Terapia cognitivo-comportamentale
La terapia cognitivo comportamentale o, in inglese, Cognitive Behavioral Therapy (CBT) nasce e si sviluppa negli Stati Uniti intorno agli anni sessanta, originando dall’avvento del cognitivismo e dall’evoluzione dal punto di vista teorico ed empirico delle terapie puramente comportamentali o behaviouriste, che iniziarono a nascere già negli anni cinquanta.
La psicoterapia cognitivo comportamentale ha almeno due padri fondatori: Albert Ellis e Aaron T. Beck.
Integra due forme di terapia:
La psicoterapia comportamentale: è mirata a modificare la relazione fra le situazioni che creano difficoltà e le abituali reazioni emotive e comportamentali che la persona ha in tali circostanze, mediante l’apprendimento di nuove modalità di reazione.
La psicoterapia cognitiva: promuove l’individuazione di pensieri ricorrenti e schemi mentali e comportamentali ripetitivi, che sono correlati a e persistenti emozioni negative.
Insegna a correggere tali schemi disfunzionali promuovendo modalità alternativi di pensiero, azione ed emozioni conseguenti.
La psicoterapia cognitivo comportamentale lavora nel “qui ed ora” in termini di funzionamento del paziente, indagando e lavorando su emozioni, pensieri e comportamenti del presente, che emergono nella quotidianità della vita di ciascuna persona. Si sono poi sviluppati, nell’ambito della psicoterapia cognitivo-comportamentale, modelli e teorie che ritengono rilevante lo studio della storia della persona, per comprendere in che modo il paziente ha co-costruito e “appreso” nelle proprie relazioni, determinati schemi, credenze su di sè, sugli altri e sul mondo.
In base agli obiettivi terapeutici stabiliti, alcuni modelli teorici e di trattamento prevedono nel piano terapeutico un lavoro che consideri l’interdipendenza tra esperienze passate e presenti agendo su comportamenti e cognizioni, attraverso strategie e tecniche più propriamente definite comportamentali (ad esempio, l’esposizione graduale sistematica a stimoli fobici) o cognitive (ad esempio, la disputa dei pensieri e delle idee irrazionali) e la regolazione delle emozioni.
Studi scientifici controllati hanno dimostrato l’efficacia della terapia cognitiva nel trattamento della maggior parte dei disturbi psicologici, tra cui la depressione maggiore, il disturbo di panico, la fobia sociale, il disturbo d’ansia generalizzato, il disturbo ossessivo-compulsivo, i disturbi dell’alimentazione, le psicosi.
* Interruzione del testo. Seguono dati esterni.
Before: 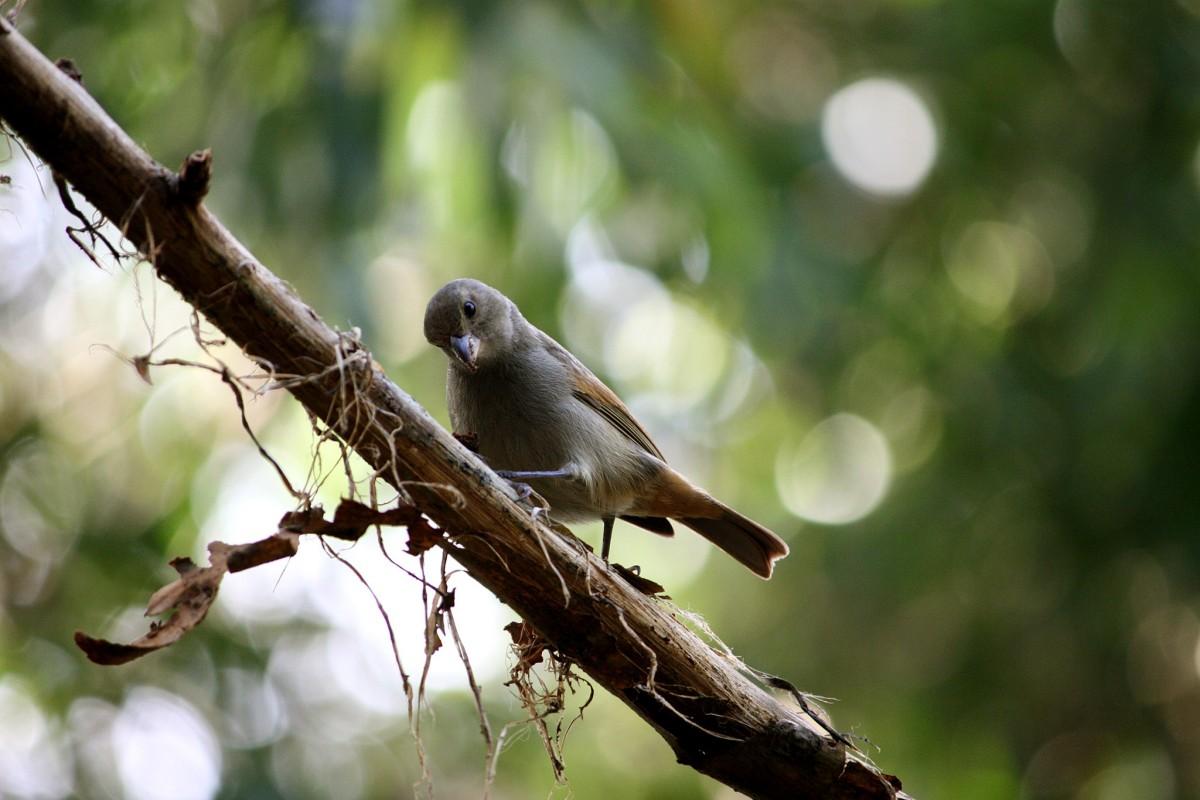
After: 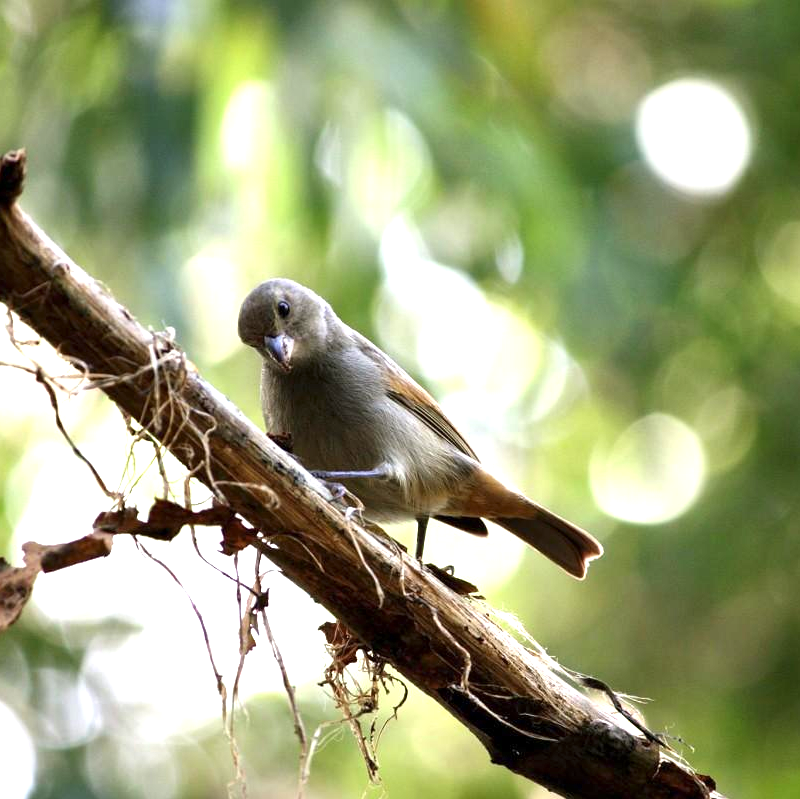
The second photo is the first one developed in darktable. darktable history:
tone equalizer: on, module defaults
local contrast: mode bilateral grid, contrast 20, coarseness 50, detail 120%, midtone range 0.2
exposure: black level correction 0, exposure 1.015 EV, compensate exposure bias true, compensate highlight preservation false
crop and rotate: left 15.546%, right 17.787%
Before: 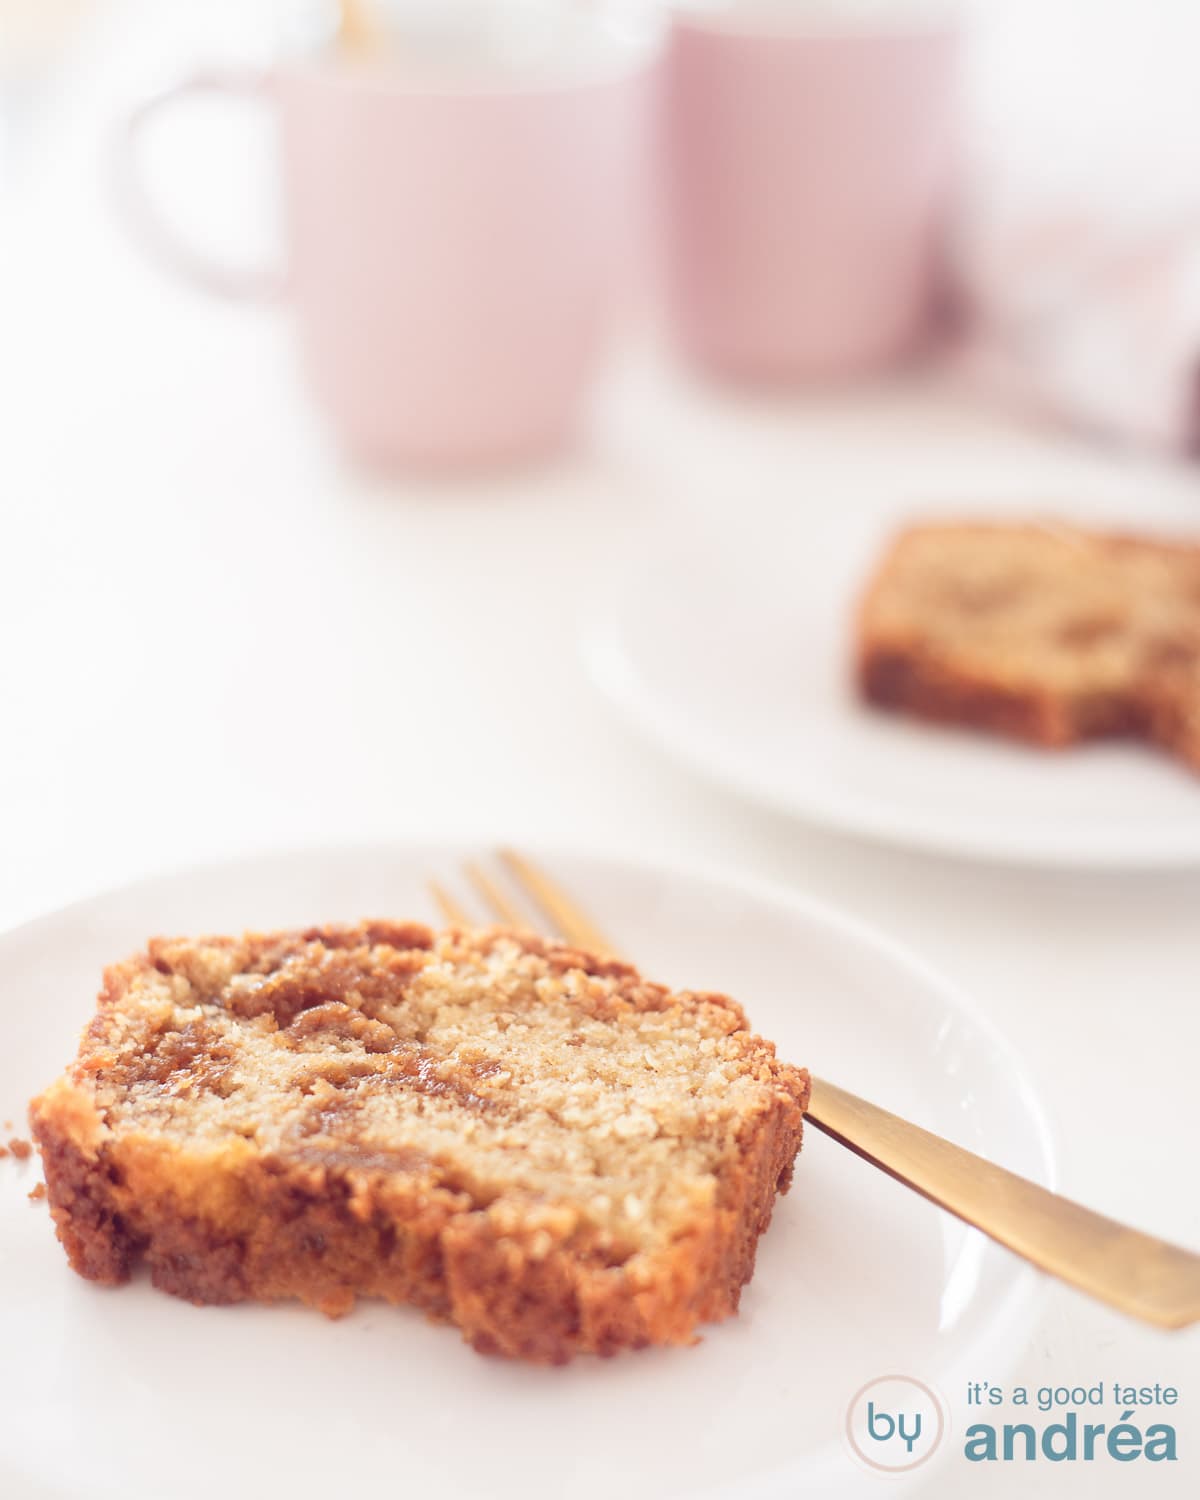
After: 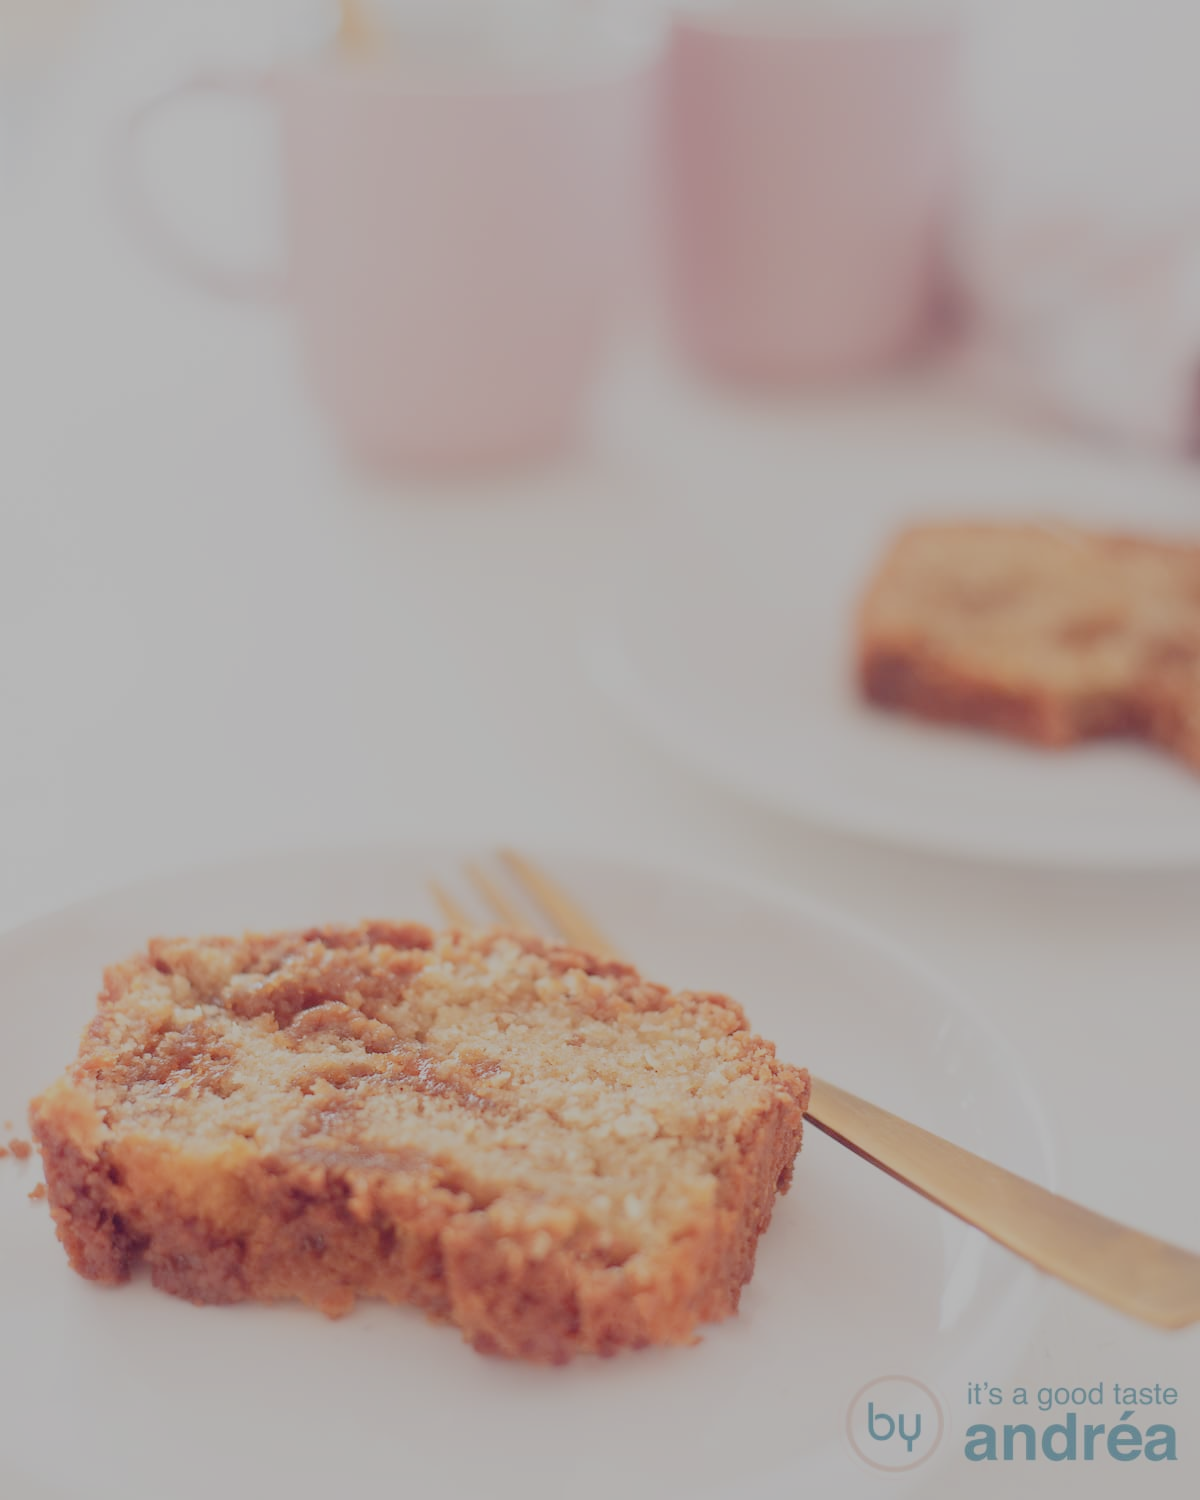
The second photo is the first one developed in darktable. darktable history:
filmic rgb: middle gray luminance 2.55%, black relative exposure -10.05 EV, white relative exposure 6.98 EV, dynamic range scaling 10.38%, target black luminance 0%, hardness 3.19, latitude 44.26%, contrast 0.678, highlights saturation mix 5.24%, shadows ↔ highlights balance 13.25%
Altre ricerche condotte sia a livello nazionale (es. Istituto Superiore della Sanità) che internazionale (es. Organizzazione Mondiale della Sanità) hanno dimostrato che la psicoterapia cognitiva ha un’efficacia maggiore o pari agli psicofarmaci nella cura di molte patologie psichiatriche. Se paragonata agli psicofarmaci, inoltre, la terapia cognitiva risulta essere più utile nella prevenzione delle ricadute. In alcuni disturbi (es. disturbo bipolare, psicosi), tuttavia, il trattamento farmacologico continua ad essere indispensabile.
È stato anche provato che questo tipo di terapia è efficace indipendentemente dal livello di istruzione, stato sociale e reddito della persona che richiede il trattamento.
Alcuni dei principali approcci sono quelli della REBT (Rational-Emotive Behavioural Therapy), di Albert Ellis; gli approcci cognitivisti classici, di Aaron T.Beck; gli approcci del secondo cognitivismo, o neocognitivismo clinico di impronta costruttivista, derivati dal lavoro pionieristico di George Kelly (che pure personalmente non si definiva “cognitivista”).
Mentre gli approcci classici (Ellis, Beck) sono fortemente influenzati dai rigidi approcci del cognitivismo HIP (Human Information Processing), imperante nella psicologia sperimentale degli Stati Uniti nel corso degli anni settanta, all’interno degli approcci cognitivo-costruttivisti sono maggiormente focalizzati i contributi della seconda cibernetica di Heinz von Foerster, Humberto Maturana e Francisco Varela; della teoria sistemica; della teoria dell’Attaccamento di John Bowlby; degli approcci costruttivisti della Personal Construct Psychology.